Problems:
1) Copy out the passage on the hypergeometric distribution, everything from "In our example, N" down to "in the sample.", word for word.
2) Extend the passage on discrete probability distributions, picking up after its final sentence.

+++ Extracted text

And we are going to end our sleepless night with the question that anguishes my cousin at about five in the morning: of the 35,000 sheep that are already under his bed, if we choose 100 at random, what is the probability of that, at most, 22 are churra?
For this, we must resort to the last of the distributions that we are going to talk about today: the hypergeometric distribution.
The hypergeometric distribution is a discrete probability distribution useful for those cases where samples are drawn or where we do repeated experiments without replacement of the element we have drawn. So we see that it fits this problem.
If we start from a population of N elements, N1 will be successes and N2 will be failures (not- successes), taking into account that each element can only belong to one of the two groups. If we obtain a sample n without replacement (they are not independent extractions), we can calculate the probability of obtaining a given number of successes.
In our example, N = 35,000. The number of successes (being churra) will be 35,000×0.25 (25% of the sheep are churra), that is, 8,750 churra sheep. We would use R to calculate the probability that there are a maximum of 22 churra in our sample of 100 sheep:
phyper(22, 8750, 35000-8750, 100)
The result is 0.28: there is a 28% probability that, if we randomly draw 100 sheep, there will be at least 22 churra in the sample.
As we can see, the four probability distributions that we have used are useful discrete distributions for when we do counts since the random variable is a discrete one.
When do we use each of them? When they are unique experiments with a dichotomous result, the choice is simple: Bernoulli’s distribution. When dealing with multiple independent experiments and we want to know the probability of a given number of successes, we will use the binomial probability.

++++++
+++ Information provided

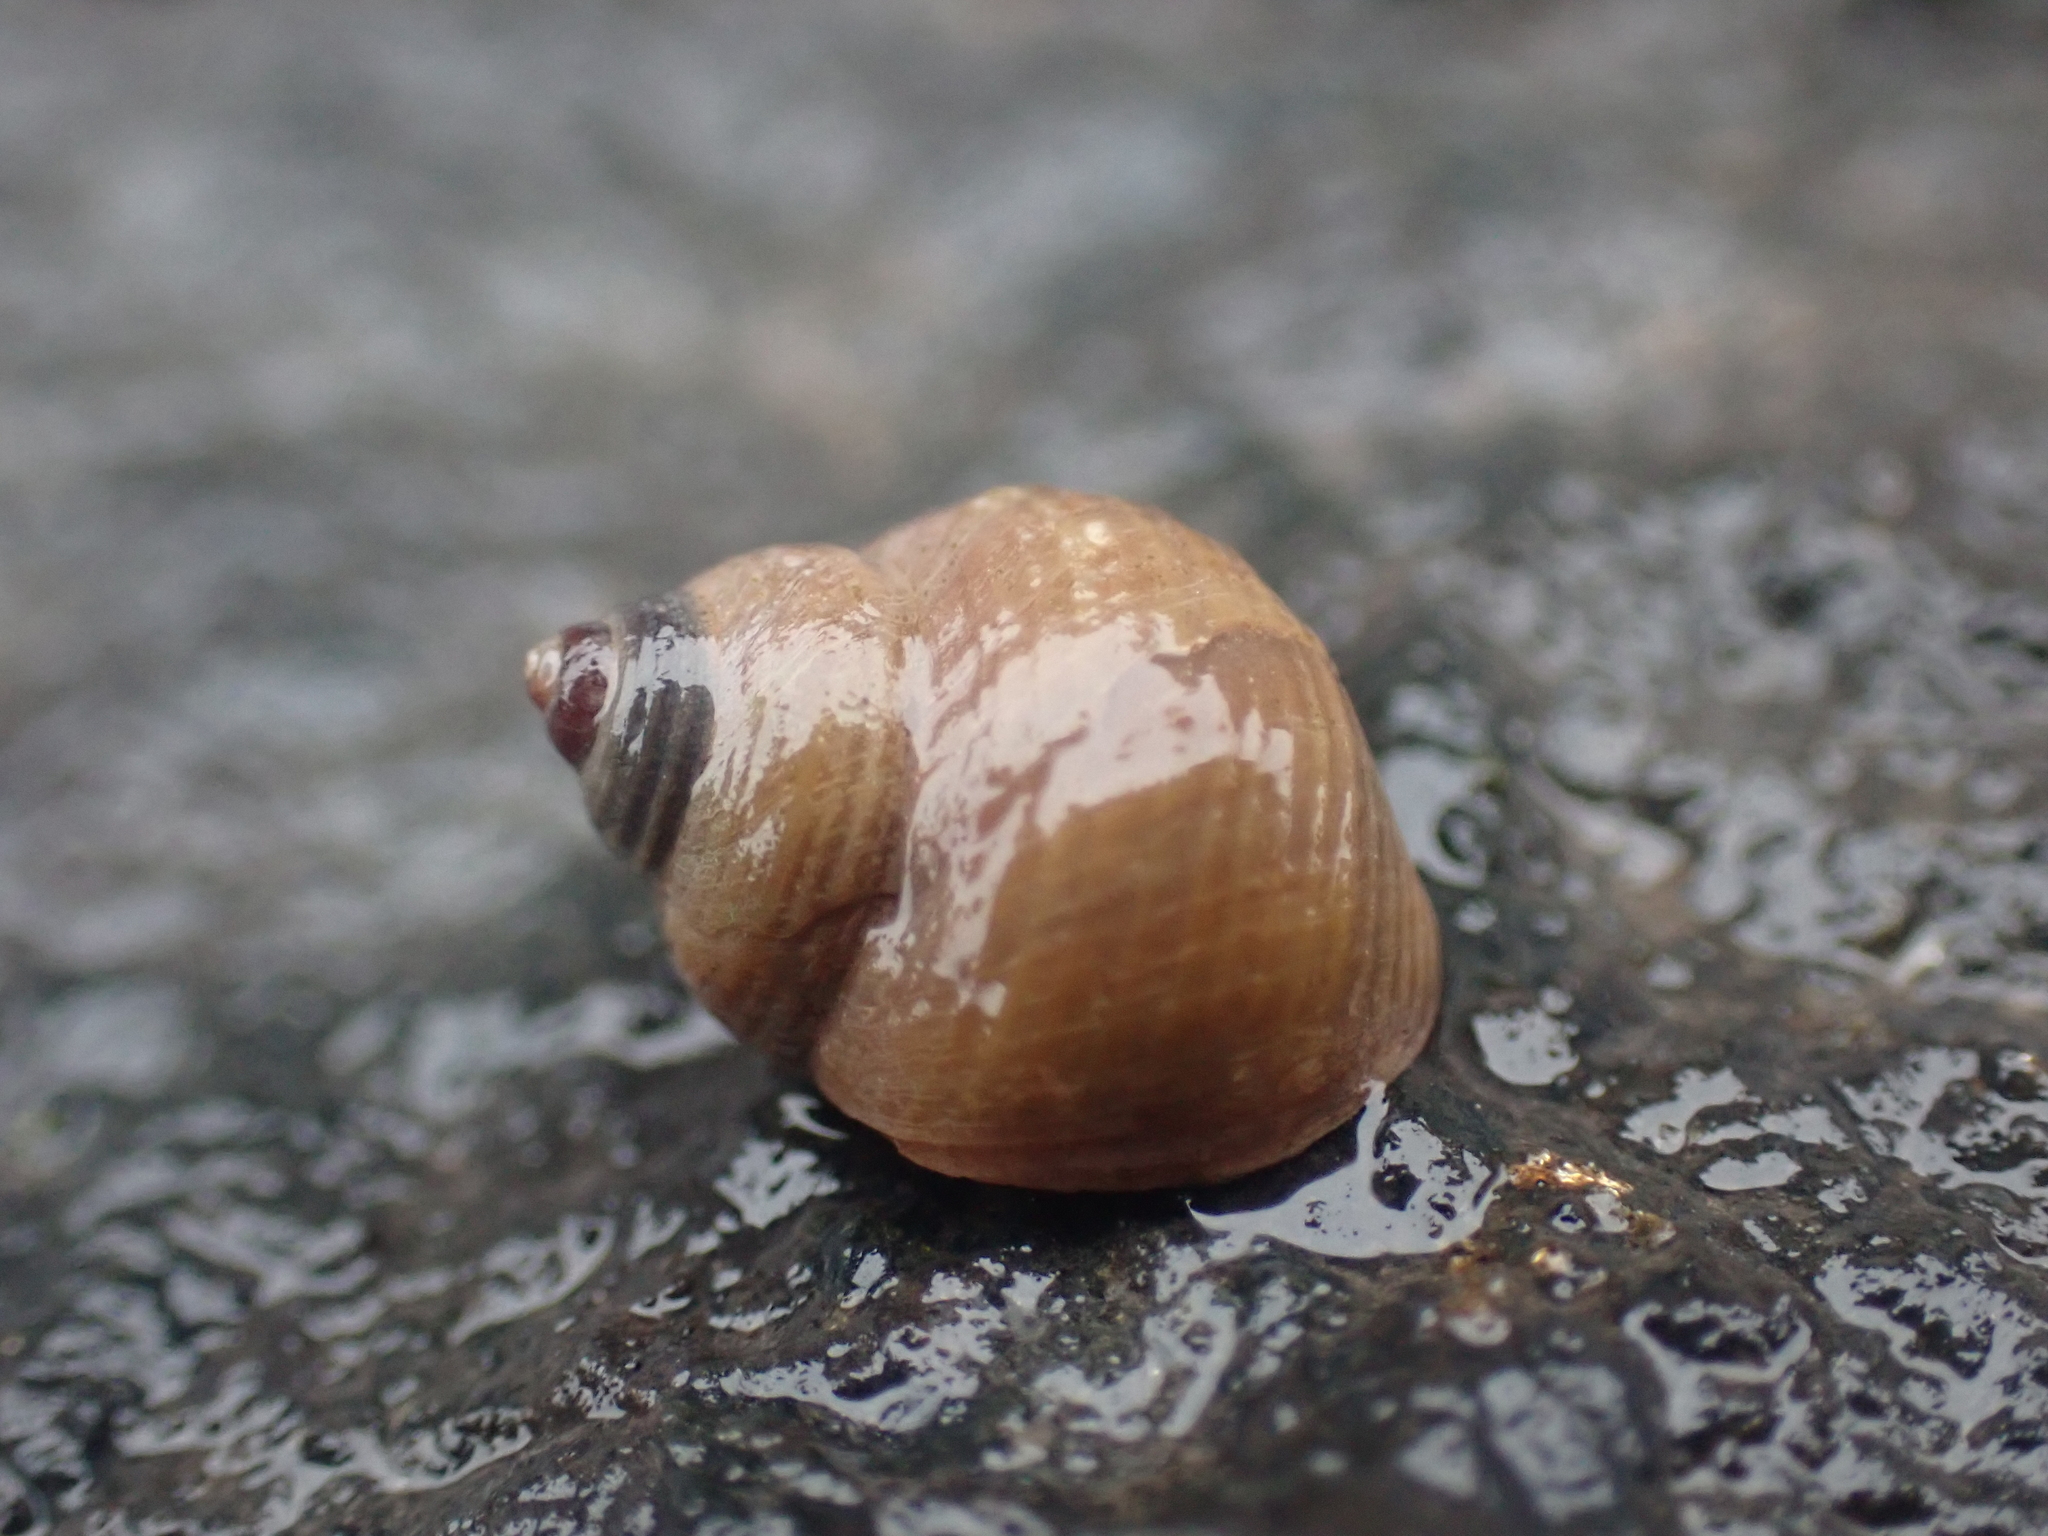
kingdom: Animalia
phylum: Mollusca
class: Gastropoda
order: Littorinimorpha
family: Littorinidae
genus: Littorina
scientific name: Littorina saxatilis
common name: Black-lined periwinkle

++++++
+++ Information provided

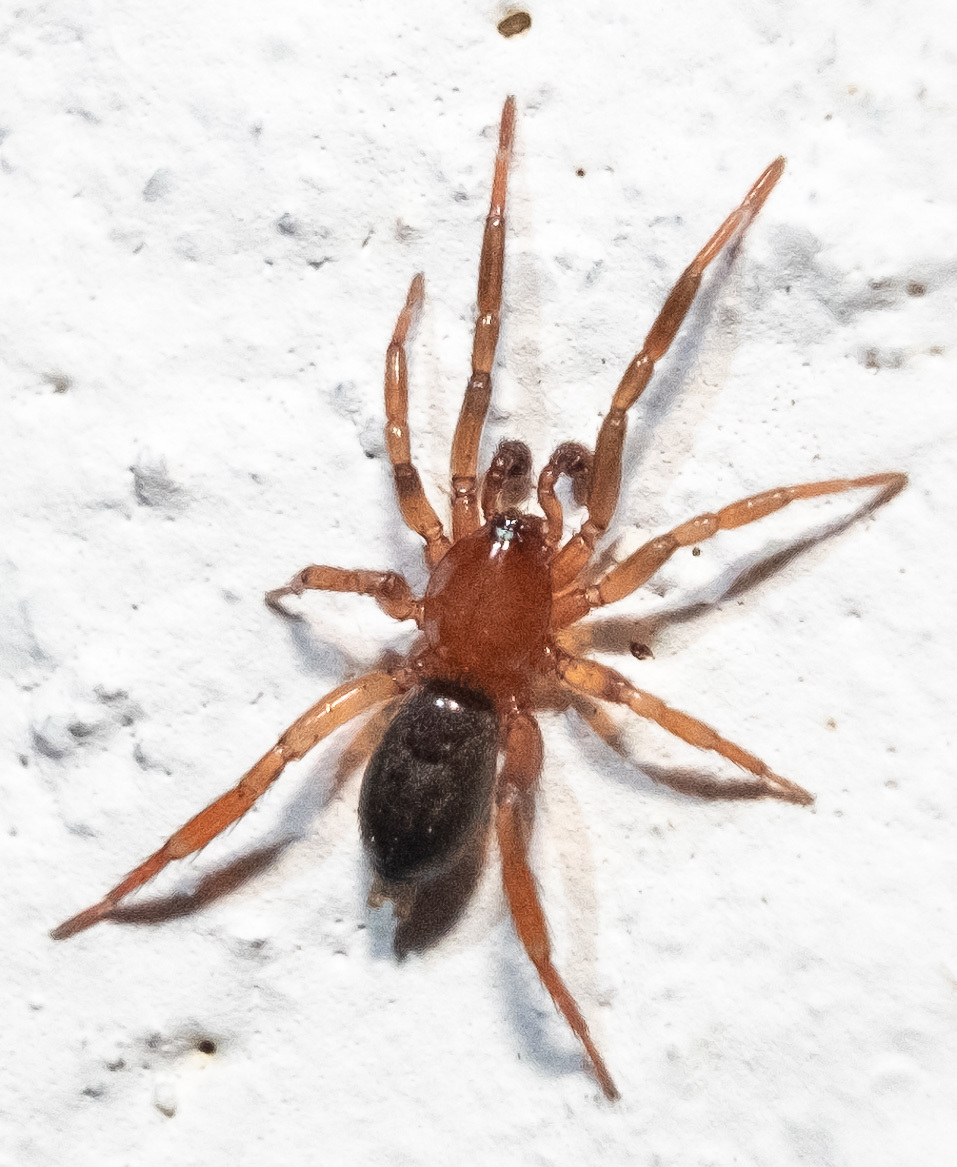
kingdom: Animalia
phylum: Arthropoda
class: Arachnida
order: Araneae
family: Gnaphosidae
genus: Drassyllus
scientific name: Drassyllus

++++++

Exercise results:
1)
In our example, N = 35,000. The number of successes (being churra) will be 35,000×0.25 (25% of the sheep are churra), that is, 8,750 churra sheep. We would use R to calculate the probability that there are a maximum of 22 churra in our sample of 100 sheep:
phyper(22, 8750, 35000-8750, 100)
The result is 0.28: there is a 28% probability that, if we randomly draw 100 sheep, there will be at least 22 churra in the sample.

2)
Other times we will want to know the number of experiments that we will have to carry out to be successful: our tool in these cases will be the geometric distribution. Finally, when we make extractions without replacement of a sample and we want to know the probability of obtaining one type of element or another, we will need to resort to the hypergeometric probability distribution which, for those who do not know, is the one behind the Fisher’s exact test.
We are leaving…
And here we will leave it for today. Don’t think my cousin falls asleep after the last problem is solved.
Nothing is further from reality.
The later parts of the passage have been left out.